I've been acutely aware of the brash unashamed culture around me through some experiences with my daughter this week, assumptions of others that her college morals will be based on "what everybody does."   Even the manager of the pool where my daughter works expressed his frustration at trying to keep the pool family friendly.  Much of the modern secular music has swear words in their lyrics, so they cannot pump that out through their speakers.  A dilemma, the unforgiving heat of the day in which we live. 

Yet God has called us to travel in the midst of our culture that we might influence others to find their refuge in Christ Jesus, a shade from the grit and dust of the desert.  And for those that have known the shade of the rock, God sends respite. 

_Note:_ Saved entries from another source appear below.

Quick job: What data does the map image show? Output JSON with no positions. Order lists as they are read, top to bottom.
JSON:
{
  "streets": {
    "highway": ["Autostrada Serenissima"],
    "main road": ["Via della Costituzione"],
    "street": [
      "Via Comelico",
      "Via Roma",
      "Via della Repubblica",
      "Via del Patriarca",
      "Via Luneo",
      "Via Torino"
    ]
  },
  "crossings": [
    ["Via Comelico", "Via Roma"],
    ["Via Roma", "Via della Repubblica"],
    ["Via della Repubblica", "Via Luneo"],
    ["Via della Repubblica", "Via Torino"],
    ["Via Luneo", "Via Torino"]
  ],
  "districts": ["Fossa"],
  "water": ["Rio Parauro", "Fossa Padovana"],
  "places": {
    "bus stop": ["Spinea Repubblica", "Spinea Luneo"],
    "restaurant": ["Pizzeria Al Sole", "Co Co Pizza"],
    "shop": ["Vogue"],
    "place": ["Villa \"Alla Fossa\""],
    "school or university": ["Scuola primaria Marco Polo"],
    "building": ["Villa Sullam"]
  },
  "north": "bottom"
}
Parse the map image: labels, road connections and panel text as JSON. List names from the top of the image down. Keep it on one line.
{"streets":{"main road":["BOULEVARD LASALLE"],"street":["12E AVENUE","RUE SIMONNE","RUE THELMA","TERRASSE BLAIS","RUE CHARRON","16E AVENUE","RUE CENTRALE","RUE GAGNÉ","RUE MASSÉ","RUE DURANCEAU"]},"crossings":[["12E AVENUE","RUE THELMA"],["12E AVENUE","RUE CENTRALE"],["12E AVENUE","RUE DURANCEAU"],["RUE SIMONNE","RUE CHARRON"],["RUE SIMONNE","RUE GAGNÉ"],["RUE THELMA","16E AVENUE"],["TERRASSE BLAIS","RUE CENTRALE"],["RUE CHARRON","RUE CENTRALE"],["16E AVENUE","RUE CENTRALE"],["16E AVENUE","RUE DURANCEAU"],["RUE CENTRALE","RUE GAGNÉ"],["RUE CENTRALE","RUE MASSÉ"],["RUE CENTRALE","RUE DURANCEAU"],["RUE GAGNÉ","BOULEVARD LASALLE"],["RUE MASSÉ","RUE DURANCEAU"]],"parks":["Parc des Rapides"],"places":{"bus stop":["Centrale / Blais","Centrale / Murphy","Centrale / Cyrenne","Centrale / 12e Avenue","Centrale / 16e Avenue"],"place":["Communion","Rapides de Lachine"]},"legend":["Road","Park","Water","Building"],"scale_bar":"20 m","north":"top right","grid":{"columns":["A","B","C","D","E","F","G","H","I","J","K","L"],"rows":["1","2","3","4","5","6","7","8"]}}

There was not even a breeze and by this time I had a headache, was nauseated, and concerned for my children.  I felt rather irresponsible for getting ourselves into this situation but still knew the mercy of God.  So I prayed.  God, could you send us wind?  And the wind came, cooling our sweat drenched skin.

God is full of grace and truth . . . holy, yet loving and good.  He is a rock of fire, terrifying, but offering intimacy near His heart, a shade from the heat of day, a covering of protection.  It is in this place that we are renewed and refreshed to face the heat of the desert.   I plan to rest there often this summer.  What say you?